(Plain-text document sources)
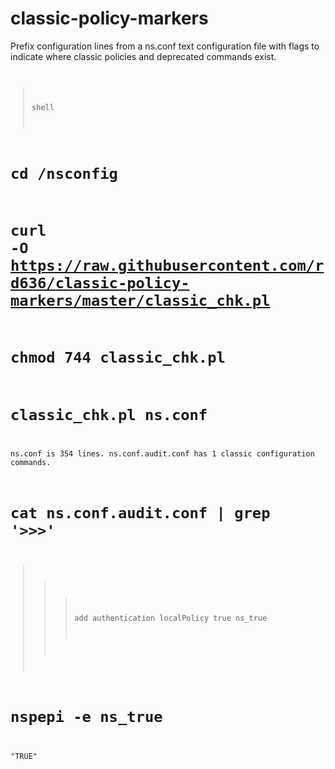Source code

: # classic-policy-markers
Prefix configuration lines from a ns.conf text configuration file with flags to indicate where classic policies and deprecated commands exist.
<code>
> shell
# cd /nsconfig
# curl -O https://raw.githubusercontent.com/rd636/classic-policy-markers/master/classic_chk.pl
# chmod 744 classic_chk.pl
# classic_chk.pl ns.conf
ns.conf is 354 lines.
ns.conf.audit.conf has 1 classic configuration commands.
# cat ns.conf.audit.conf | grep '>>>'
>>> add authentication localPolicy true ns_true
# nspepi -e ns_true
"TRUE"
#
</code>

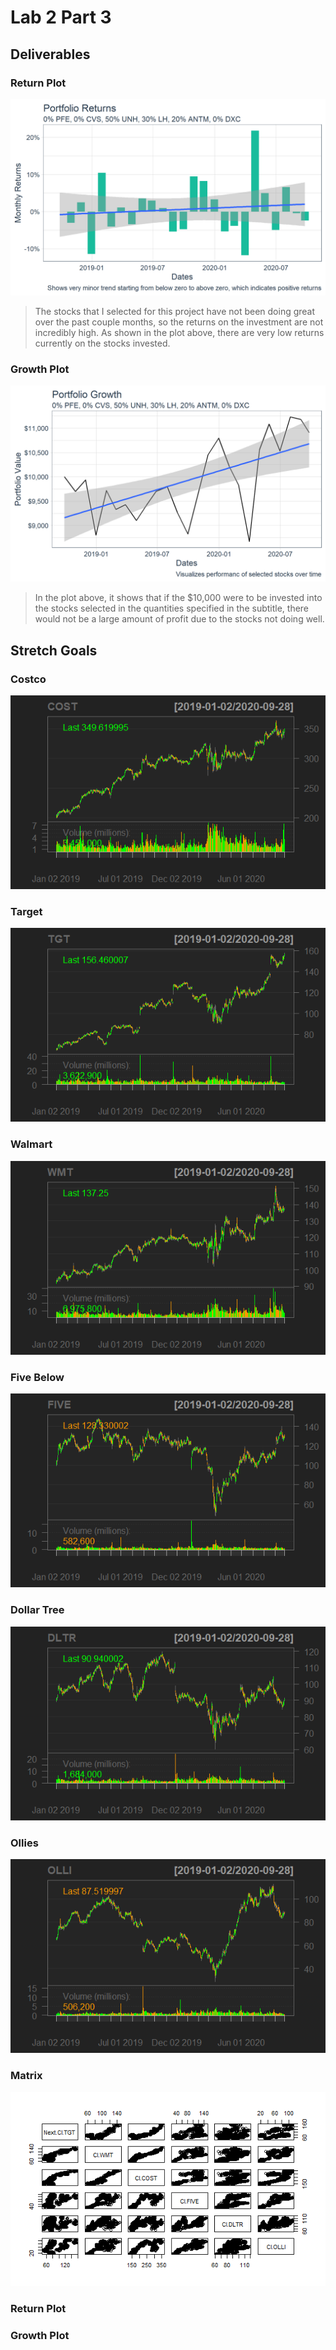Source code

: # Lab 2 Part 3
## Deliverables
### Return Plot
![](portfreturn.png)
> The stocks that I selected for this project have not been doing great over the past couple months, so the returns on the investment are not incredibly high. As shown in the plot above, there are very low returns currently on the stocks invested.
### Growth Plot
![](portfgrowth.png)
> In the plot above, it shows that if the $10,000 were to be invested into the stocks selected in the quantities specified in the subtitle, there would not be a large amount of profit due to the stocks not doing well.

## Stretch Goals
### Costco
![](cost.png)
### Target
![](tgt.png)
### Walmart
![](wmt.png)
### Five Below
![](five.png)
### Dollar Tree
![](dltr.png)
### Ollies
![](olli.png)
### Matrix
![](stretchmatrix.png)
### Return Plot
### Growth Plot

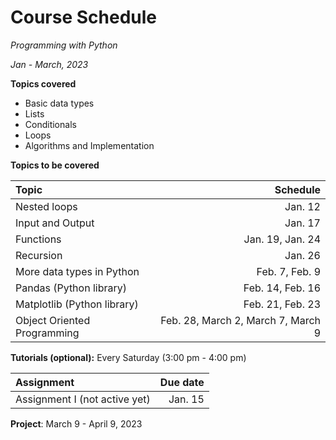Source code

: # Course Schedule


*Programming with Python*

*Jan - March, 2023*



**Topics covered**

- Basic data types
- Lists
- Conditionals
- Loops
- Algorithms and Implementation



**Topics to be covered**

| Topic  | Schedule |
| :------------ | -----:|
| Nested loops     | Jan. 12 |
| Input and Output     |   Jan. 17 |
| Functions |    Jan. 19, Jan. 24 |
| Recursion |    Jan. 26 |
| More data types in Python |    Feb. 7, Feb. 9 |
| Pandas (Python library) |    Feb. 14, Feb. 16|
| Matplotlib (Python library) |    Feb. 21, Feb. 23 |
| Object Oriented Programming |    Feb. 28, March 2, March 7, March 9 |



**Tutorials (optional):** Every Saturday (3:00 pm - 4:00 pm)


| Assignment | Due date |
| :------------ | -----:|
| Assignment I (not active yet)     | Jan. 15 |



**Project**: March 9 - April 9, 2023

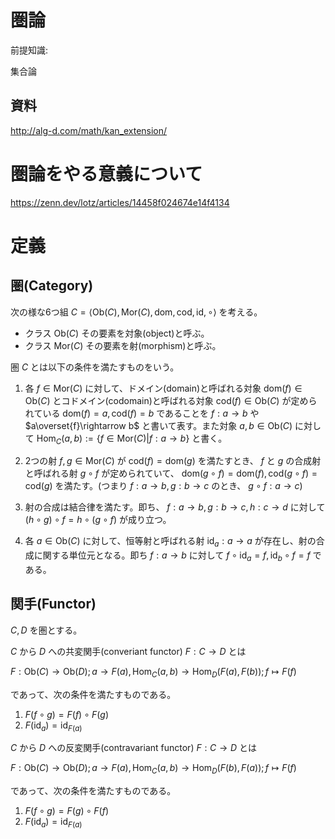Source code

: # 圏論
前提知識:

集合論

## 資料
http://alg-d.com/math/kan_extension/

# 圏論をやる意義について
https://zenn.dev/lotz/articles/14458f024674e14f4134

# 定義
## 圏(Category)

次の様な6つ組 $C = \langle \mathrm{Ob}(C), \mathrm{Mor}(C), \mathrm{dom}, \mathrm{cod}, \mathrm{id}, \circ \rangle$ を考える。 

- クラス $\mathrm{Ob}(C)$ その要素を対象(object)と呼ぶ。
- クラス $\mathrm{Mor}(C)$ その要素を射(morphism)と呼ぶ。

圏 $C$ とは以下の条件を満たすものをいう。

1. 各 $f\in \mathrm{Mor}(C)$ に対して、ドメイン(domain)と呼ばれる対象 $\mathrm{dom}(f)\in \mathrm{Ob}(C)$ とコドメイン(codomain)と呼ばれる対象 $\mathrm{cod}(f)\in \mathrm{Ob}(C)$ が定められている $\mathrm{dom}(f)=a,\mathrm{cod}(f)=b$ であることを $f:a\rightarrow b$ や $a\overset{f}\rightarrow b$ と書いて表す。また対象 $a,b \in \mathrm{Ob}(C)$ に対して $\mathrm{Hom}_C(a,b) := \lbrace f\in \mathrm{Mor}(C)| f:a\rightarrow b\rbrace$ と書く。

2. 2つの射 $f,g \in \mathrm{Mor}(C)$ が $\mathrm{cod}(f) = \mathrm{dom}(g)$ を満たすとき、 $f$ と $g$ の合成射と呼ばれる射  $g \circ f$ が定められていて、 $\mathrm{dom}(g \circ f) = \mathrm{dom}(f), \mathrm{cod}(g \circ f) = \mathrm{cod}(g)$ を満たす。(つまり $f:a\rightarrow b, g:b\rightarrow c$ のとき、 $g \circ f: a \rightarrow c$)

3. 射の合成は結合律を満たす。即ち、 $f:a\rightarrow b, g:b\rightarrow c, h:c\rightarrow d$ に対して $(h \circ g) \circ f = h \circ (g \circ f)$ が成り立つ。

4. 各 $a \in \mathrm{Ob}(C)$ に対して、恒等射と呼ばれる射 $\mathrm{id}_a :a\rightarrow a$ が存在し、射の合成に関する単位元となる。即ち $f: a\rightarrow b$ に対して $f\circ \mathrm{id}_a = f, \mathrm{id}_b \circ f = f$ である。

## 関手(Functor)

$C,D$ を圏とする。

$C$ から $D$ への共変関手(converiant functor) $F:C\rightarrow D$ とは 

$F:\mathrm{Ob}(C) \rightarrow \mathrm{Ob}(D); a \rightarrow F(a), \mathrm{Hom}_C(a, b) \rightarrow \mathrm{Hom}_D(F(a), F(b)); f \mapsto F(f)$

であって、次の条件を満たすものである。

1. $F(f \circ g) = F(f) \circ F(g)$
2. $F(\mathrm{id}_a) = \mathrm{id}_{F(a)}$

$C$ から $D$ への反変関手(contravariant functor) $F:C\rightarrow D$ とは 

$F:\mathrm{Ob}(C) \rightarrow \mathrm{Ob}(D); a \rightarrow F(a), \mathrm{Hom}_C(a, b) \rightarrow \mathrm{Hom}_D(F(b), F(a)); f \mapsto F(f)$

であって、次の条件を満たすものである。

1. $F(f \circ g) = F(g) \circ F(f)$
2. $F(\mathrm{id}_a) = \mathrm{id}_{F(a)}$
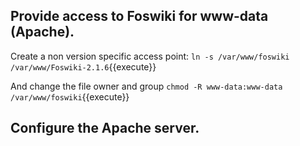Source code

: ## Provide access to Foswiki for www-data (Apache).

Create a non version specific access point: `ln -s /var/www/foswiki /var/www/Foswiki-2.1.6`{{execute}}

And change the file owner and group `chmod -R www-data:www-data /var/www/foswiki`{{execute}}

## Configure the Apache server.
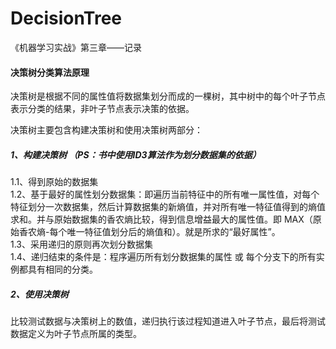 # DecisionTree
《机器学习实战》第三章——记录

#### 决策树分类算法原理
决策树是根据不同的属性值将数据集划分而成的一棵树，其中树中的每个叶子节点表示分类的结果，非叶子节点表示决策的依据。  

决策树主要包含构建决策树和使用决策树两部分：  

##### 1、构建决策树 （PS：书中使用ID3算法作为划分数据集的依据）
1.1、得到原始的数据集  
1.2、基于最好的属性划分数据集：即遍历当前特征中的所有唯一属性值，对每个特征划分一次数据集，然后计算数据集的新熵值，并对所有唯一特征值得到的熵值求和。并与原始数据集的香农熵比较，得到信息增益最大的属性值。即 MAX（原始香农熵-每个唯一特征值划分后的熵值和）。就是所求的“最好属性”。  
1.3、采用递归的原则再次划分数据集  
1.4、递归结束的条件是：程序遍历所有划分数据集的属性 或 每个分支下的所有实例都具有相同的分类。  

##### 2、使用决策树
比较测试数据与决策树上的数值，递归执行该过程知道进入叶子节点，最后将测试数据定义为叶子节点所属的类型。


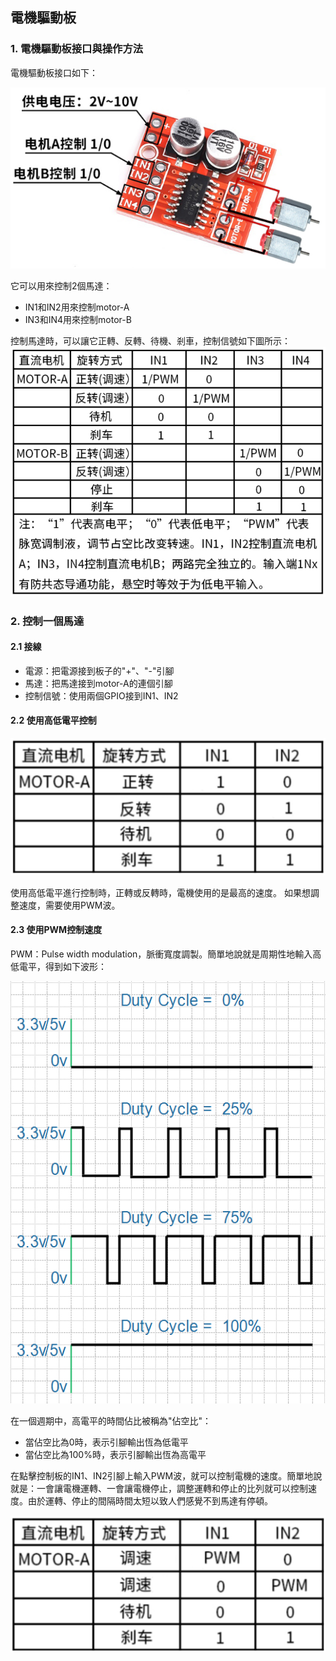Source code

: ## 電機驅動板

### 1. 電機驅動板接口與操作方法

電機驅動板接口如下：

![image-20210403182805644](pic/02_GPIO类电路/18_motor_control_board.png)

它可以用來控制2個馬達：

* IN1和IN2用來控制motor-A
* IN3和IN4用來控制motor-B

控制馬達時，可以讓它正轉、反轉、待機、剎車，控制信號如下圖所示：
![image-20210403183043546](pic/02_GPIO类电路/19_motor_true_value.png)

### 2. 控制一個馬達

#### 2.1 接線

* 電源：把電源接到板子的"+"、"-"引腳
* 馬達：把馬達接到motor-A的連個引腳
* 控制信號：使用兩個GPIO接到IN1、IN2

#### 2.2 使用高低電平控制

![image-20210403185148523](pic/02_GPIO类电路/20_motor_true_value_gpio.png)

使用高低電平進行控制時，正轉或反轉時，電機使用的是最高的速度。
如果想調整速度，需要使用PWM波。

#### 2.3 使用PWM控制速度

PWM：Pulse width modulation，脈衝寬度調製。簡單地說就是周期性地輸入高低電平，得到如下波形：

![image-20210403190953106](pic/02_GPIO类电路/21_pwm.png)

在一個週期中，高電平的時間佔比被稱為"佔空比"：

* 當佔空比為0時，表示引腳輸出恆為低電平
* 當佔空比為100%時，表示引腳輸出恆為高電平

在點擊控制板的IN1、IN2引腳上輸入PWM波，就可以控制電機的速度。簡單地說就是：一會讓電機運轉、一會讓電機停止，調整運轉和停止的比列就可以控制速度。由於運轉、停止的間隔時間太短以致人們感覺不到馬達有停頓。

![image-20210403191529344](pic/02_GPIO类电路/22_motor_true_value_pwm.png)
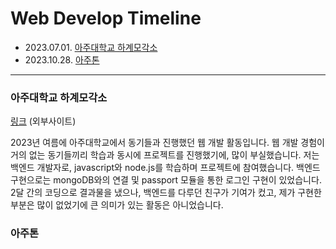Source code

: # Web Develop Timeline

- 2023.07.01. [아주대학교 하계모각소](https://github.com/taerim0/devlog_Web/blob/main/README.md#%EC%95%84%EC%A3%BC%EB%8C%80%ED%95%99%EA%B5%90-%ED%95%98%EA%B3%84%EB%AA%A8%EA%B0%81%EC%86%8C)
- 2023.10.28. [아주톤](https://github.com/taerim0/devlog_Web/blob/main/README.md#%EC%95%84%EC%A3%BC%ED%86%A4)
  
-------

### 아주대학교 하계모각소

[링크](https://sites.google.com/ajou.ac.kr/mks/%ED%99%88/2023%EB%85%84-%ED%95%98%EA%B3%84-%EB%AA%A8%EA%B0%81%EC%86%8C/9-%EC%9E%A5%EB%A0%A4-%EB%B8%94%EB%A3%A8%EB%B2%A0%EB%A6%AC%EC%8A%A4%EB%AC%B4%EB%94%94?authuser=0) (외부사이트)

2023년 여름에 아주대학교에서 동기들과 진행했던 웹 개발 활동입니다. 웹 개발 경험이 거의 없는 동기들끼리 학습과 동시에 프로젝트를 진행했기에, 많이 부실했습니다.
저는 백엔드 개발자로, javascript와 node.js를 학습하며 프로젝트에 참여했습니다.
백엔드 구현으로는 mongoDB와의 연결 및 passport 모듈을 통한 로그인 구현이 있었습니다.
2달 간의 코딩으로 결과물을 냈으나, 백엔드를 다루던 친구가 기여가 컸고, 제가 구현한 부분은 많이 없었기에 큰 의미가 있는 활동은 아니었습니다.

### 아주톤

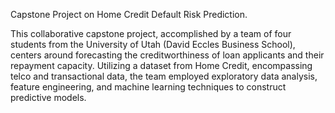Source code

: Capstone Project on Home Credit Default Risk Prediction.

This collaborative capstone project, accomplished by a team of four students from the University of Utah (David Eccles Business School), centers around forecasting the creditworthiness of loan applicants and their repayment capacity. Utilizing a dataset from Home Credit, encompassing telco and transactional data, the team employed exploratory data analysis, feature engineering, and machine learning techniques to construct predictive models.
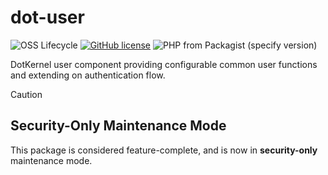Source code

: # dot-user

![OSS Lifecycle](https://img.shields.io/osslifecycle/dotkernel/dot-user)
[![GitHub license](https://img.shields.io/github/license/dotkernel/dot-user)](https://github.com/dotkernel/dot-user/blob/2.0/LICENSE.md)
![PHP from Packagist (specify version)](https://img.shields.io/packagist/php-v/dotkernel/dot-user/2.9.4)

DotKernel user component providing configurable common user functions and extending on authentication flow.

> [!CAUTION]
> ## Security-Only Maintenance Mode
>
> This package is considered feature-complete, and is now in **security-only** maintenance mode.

- What the task asks -
Reproduce only the lines from the first line of the entries through the line containing "7, Feb. 9 |", exactly and with both ends kept. Omit the pictures.

- Solved exercise -
Source code

: # classic-policy-markers
Prefix configuration lines from a ns.conf text configuration file with flags to indicate where classic policies and deprecated commands exist.
<code>
> shell
# cd /nsconfig
# curl -O https://raw.githubusercontent.com/rd636/classic-policy-markers/master/classic_chk.pl
# chmod 744 classic_chk.pl
# classic_chk.pl ns.conf
ns.conf is 354 lines.
ns.conf.audit.conf has 1 classic configuration commands.
# cat ns.conf.audit.conf | grep '>>>'
>>> add authentication localPolicy true ns_true
# nspepi -e ns_true
"TRUE"
#
</code>

Source code

: # Lab 2 Part 3
## Deliverables
### Return Plot
![](portfreturn.png)
> The stocks that I selected for this project have not been doing great over the past couple months, so the returns on the investment are not incredibly high. As shown in the plot above, there are very low returns currently on the stocks invested.
### Growth Plot
![](portfgrowth.png)
> In the plot above, it shows that if the $10,000 were to be invested into the stocks selected in the quantities specified in the subtitle, there would not be a large amount of profit due to the stocks not doing well.

## Stretch Goals
### Costco
![](cost.png)
### Target
![](tgt.png)
### Walmart
![](wmt.png)
### Five Below
![](five.png)
### Dollar Tree
![](dltr.png)
### Ollies
![](olli.png)
### Matrix
![](stretchmatrix.png)
### Return Plot
### Growth Plot

Source code

: # Course Schedule


*Programming with Python*

*Jan - March, 2023*



**Topics covered**

- Basic data types
- Lists
- Conditionals
- Loops
- Algorithms and Implementation



**Topics to be covered**

| Topic  | Schedule |
| :------------ | -----:|
| Nested loops     | Jan. 12 |
| Input and Output     |   Jan. 17 |
| Functions |    Jan. 19, Jan. 24 |
| Recursion |    Jan. 26 |
| More data types in Python |    Feb. 7, Feb. 9 |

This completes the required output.